[Dataset records]
== Segment start ==

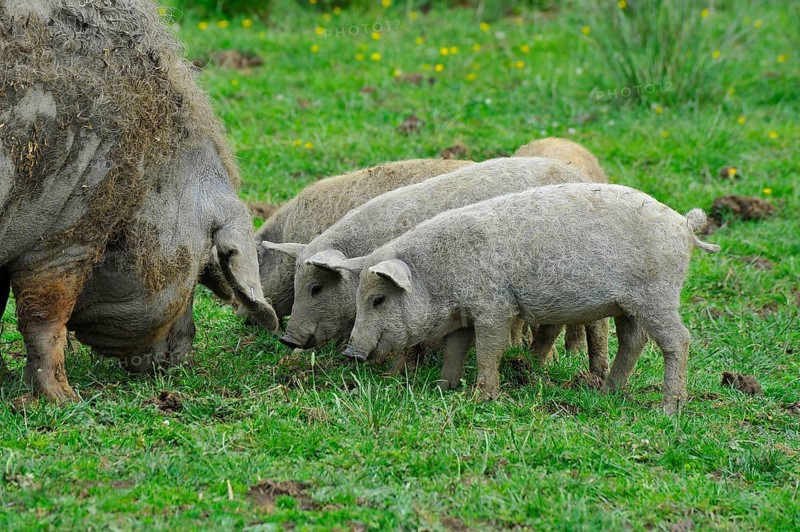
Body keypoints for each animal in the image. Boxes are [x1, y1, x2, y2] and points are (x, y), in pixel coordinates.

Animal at [340, 183, 720, 414]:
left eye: (378, 300)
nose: (350, 352)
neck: (438, 274)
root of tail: (683, 225)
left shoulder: (494, 306)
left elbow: (488, 350)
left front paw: (481, 397)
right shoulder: (464, 314)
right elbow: (455, 348)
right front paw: (444, 386)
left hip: (657, 295)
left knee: (678, 340)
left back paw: (669, 408)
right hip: (629, 305)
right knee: (633, 340)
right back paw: (606, 392)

== Segment end ==

Say how many lines of the entries above include the string "right", giving the number and nothing else.

6